- _INPUT DATA_
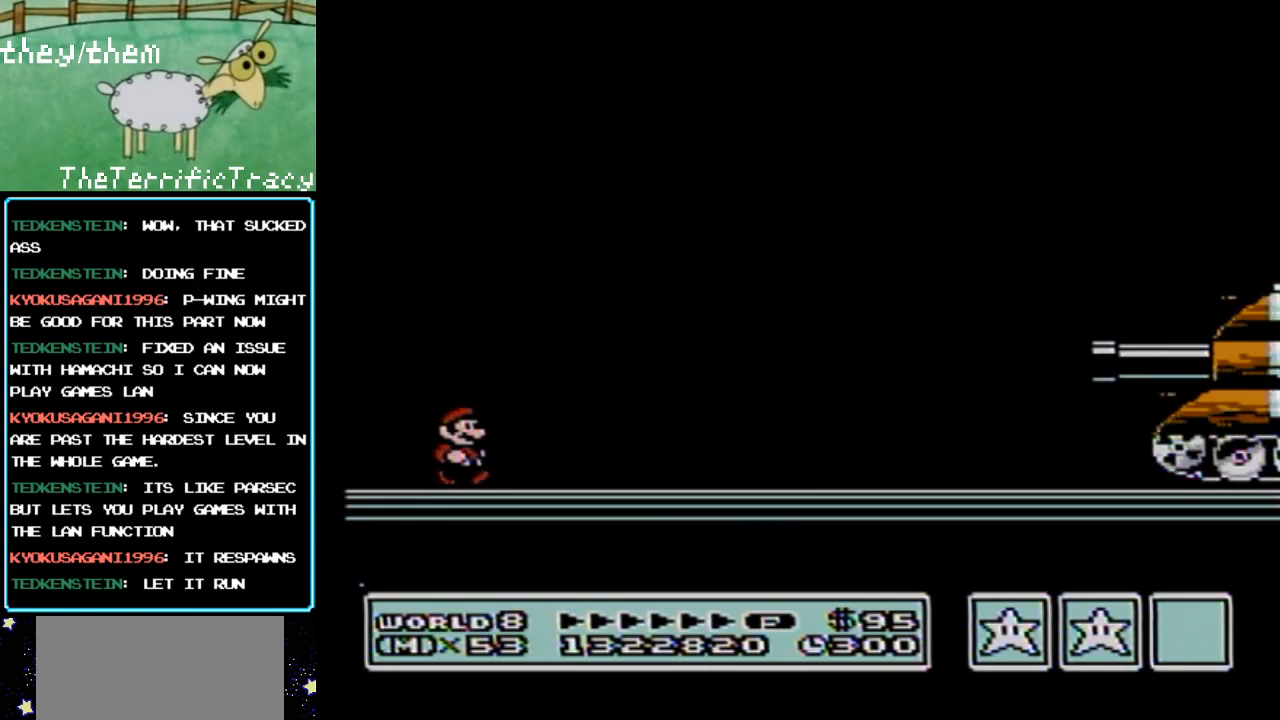
{"buttons": ["B", "DPAD_RIGHT"], "events": []}
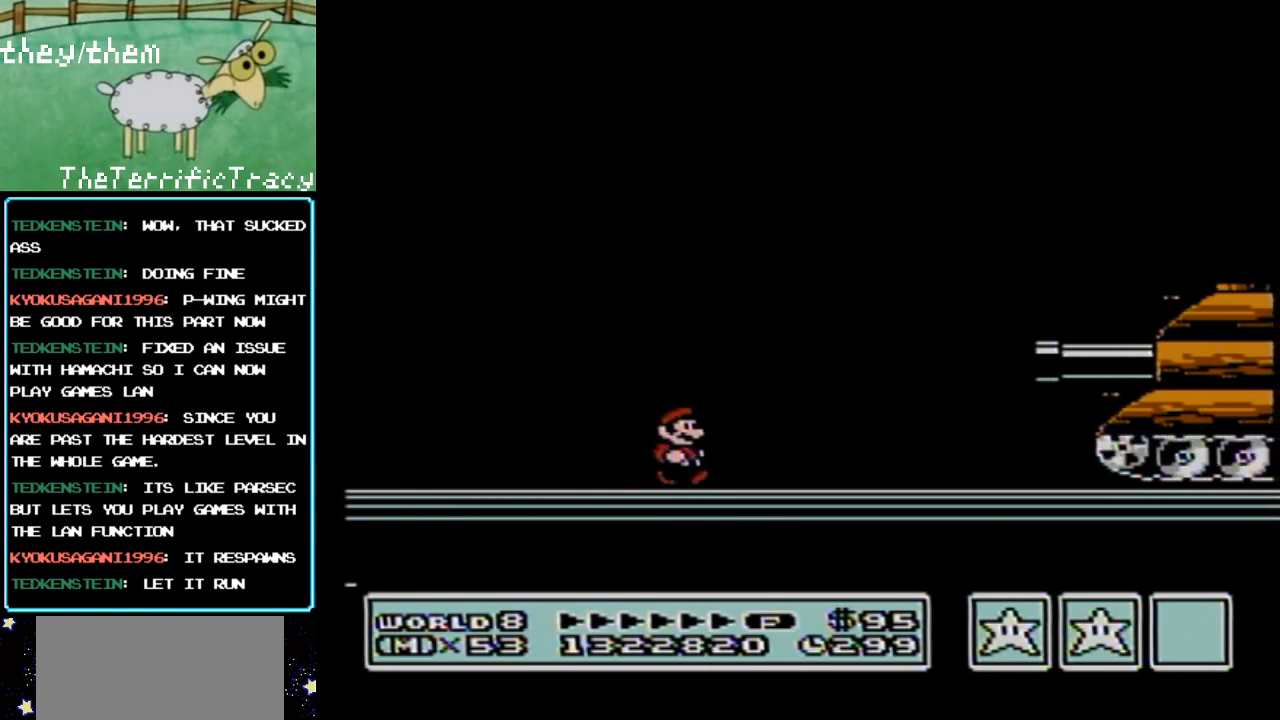
{"buttons": ["B", "DPAD_LEFT"], "events": [[133, "A", "down"], [317, "DPAD_RIGHT", "up"], [400, "DPAD_LEFT", "down"], [467, "A", "up"]]}
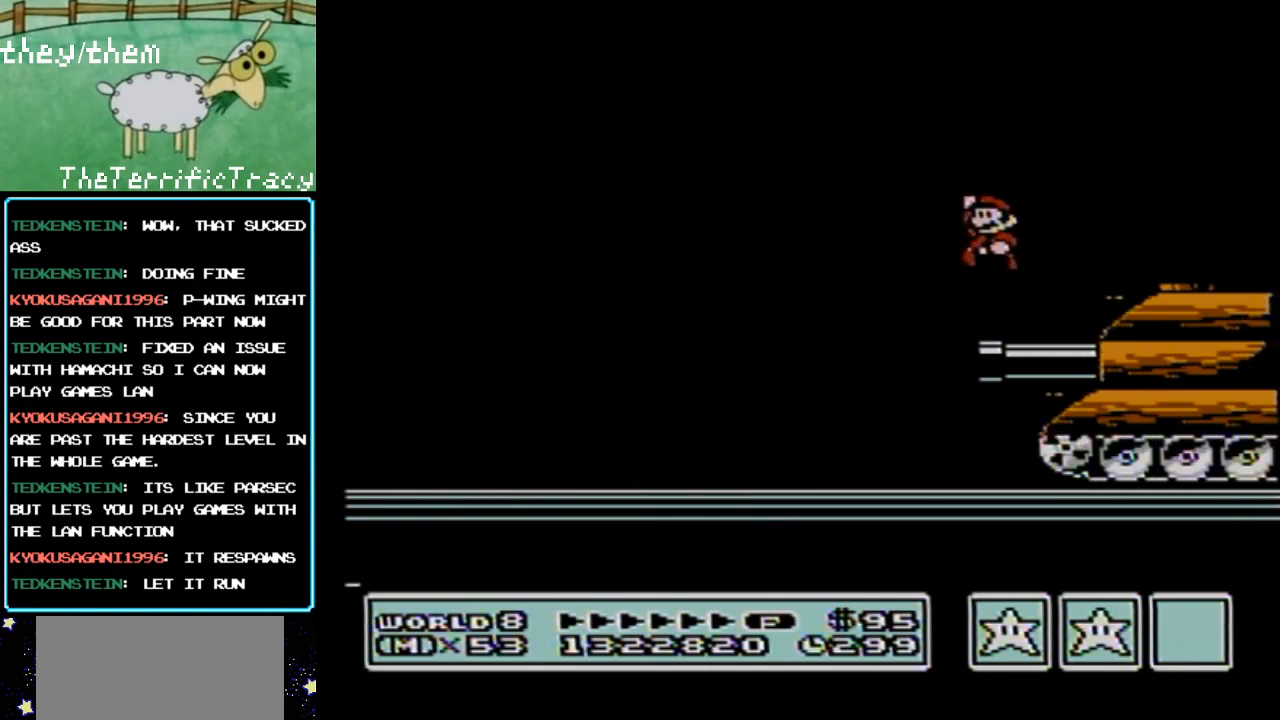
{"buttons": ["A", "B", "DPAD_RIGHT"], "events": [[150, "DPAD_LEFT", "up"], [383, "A", "down"], [500, "DPAD_RIGHT", "down"]]}
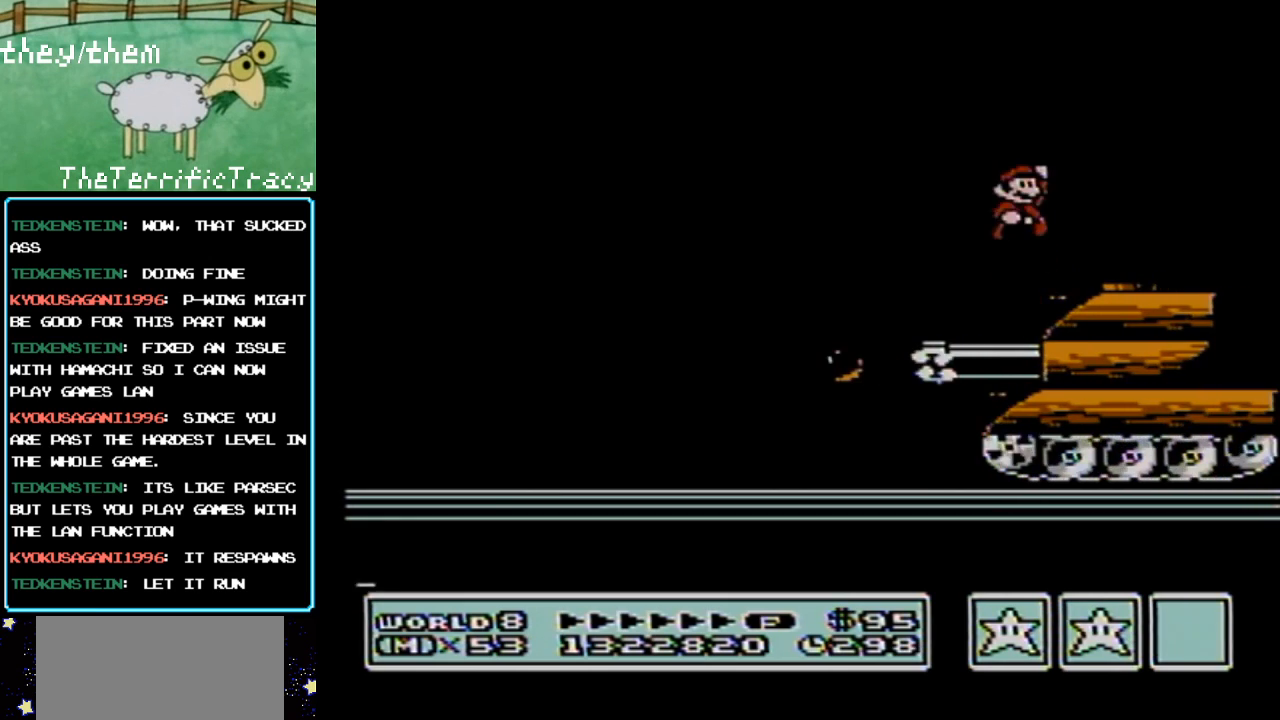
{"buttons": ["B"], "events": [[217, "A", "up"], [217, "DPAD_RIGHT", "up"], [283, "DPAD_LEFT", "down"], [400, "DPAD_LEFT", "up"]]}
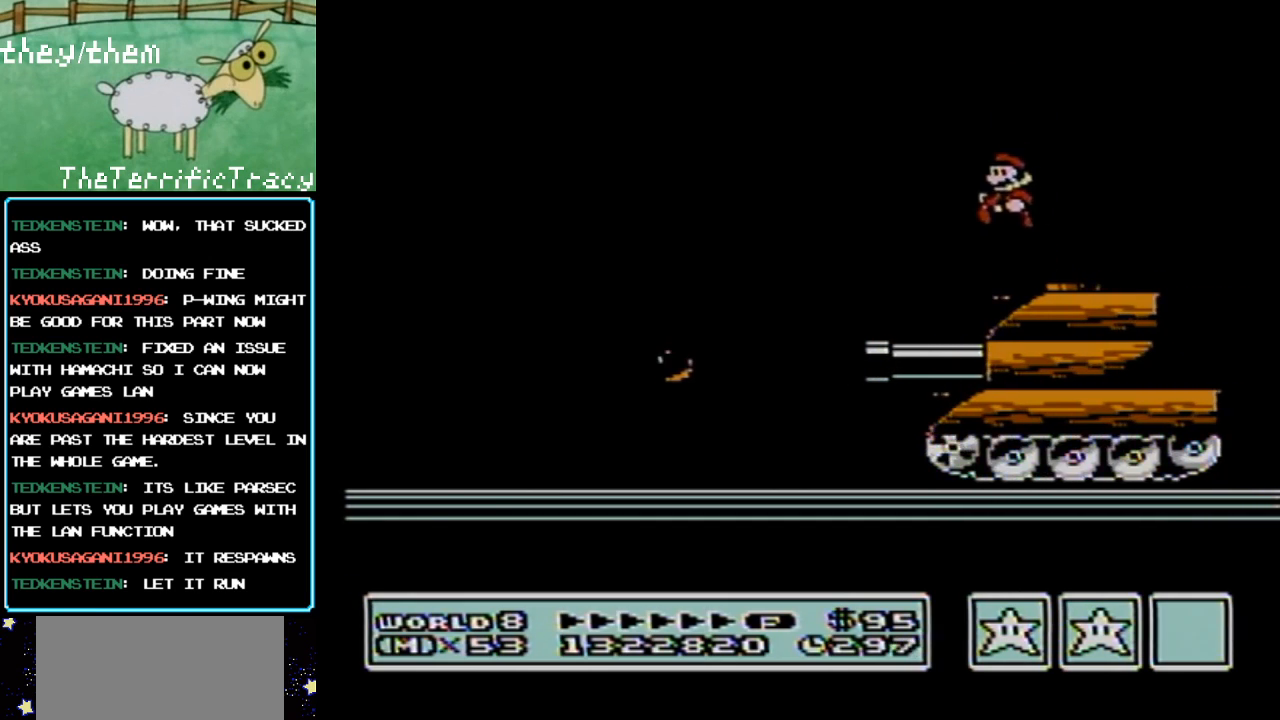
{"buttons": ["B"], "events": [[217, "A", "down"], [317, "A", "up"], [317, "DPAD_RIGHT", "down"], [467, "DPAD_RIGHT", "up"]]}
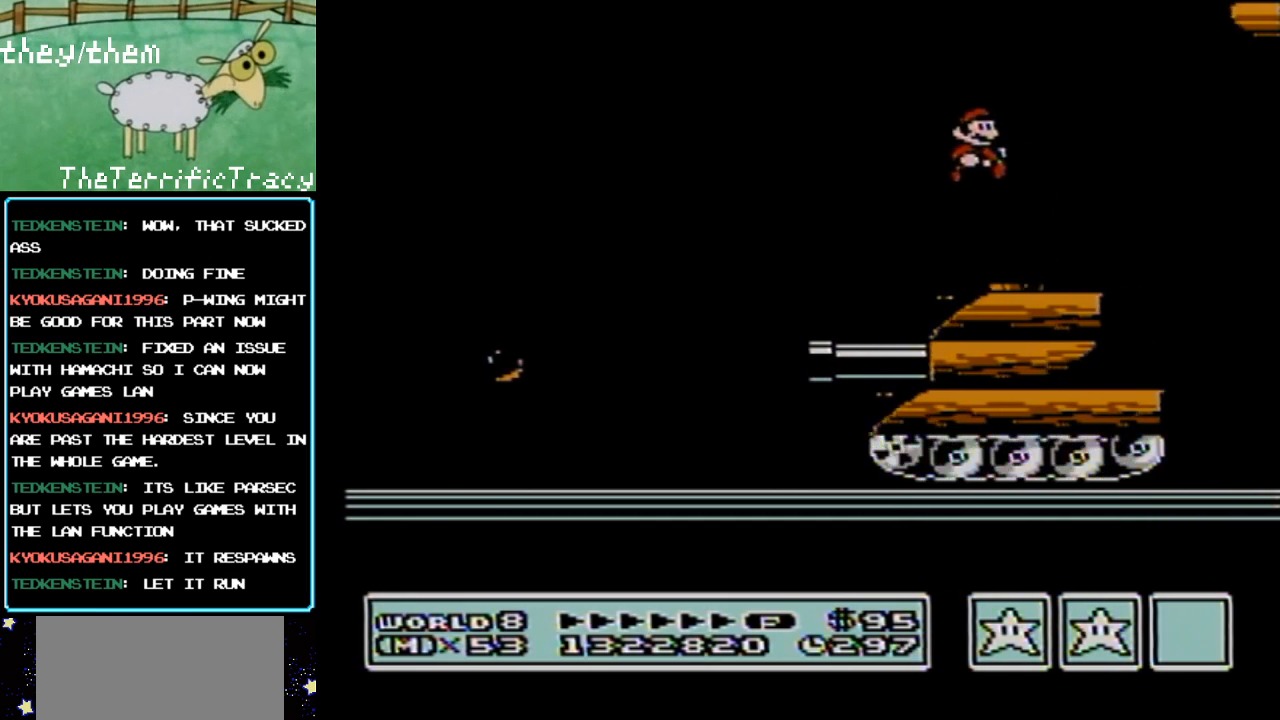
{"buttons": [], "events": [[100, "DPAD_LEFT", "down"], [133, "B", "up"], [217, "DPAD_LEFT", "up"], [317, "A", "down"], [400, "A", "up"]]}
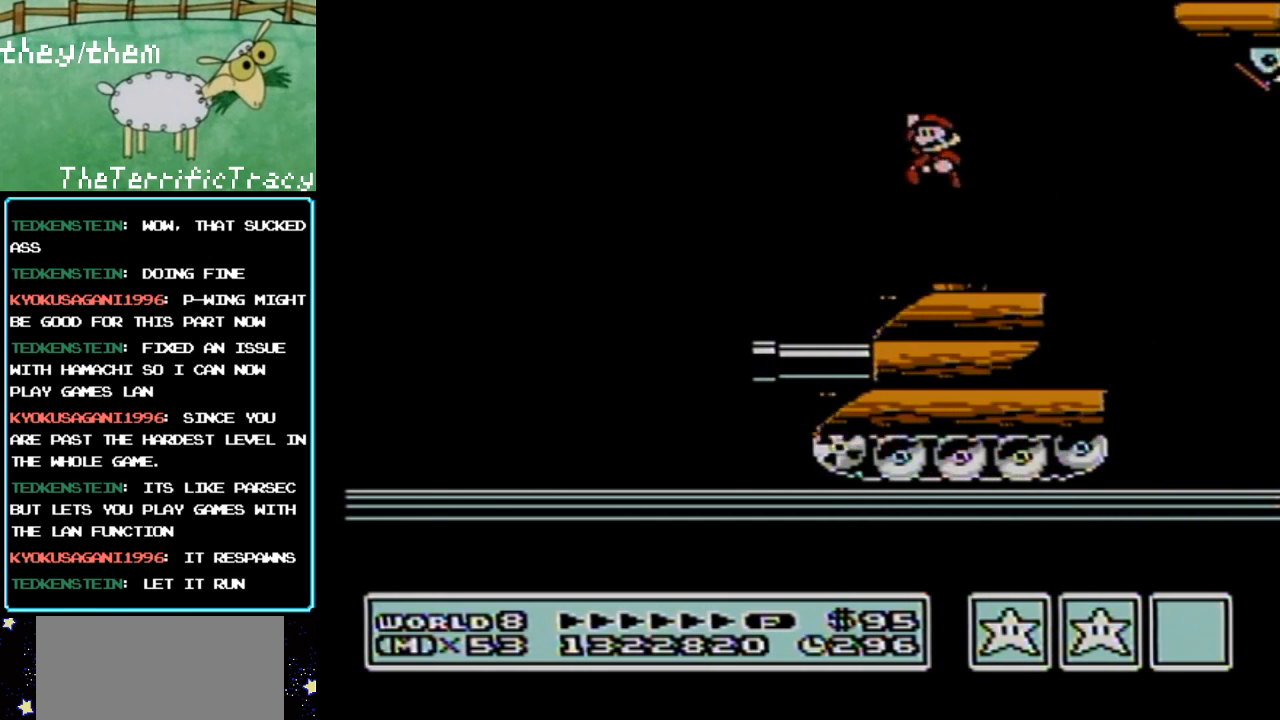
{"buttons": [], "events": [[383, "A", "down"], [433, "A", "up"]]}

- _WHAT TO DO_
Produce the data again character for character, with the images left out.

- _FINISHED TASK_
{"buttons": ["B", "DPAD_RIGHT"], "events": []}
{"buttons": ["B", "DPAD_LEFT"], "events": [[133, "A", "down"], [317, "DPAD_RIGHT", "up"], [400, "DPAD_LEFT", "down"], [467, "A", "up"]]}
{"buttons": ["A", "B", "DPAD_RIGHT"], "events": [[150, "DPAD_LEFT", "up"], [383, "A", "down"], [500, "DPAD_RIGHT", "down"]]}
{"buttons": ["B"], "events": [[217, "A", "up"], [217, "DPAD_RIGHT", "up"], [283, "DPAD_LEFT", "down"], [400, "DPAD_LEFT", "up"]]}
{"buttons": ["B"], "events": [[217, "A", "down"], [317, "A", "up"], [317, "DPAD_RIGHT", "down"], [467, "DPAD_RIGHT", "up"]]}
{"buttons": [], "events": [[100, "DPAD_LEFT", "down"], [133, "B", "up"], [217, "DPAD_LEFT", "up"], [317, "A", "down"], [400, "A", "up"]]}
{"buttons": [], "events": [[383, "A", "down"], [433, "A", "up"]]}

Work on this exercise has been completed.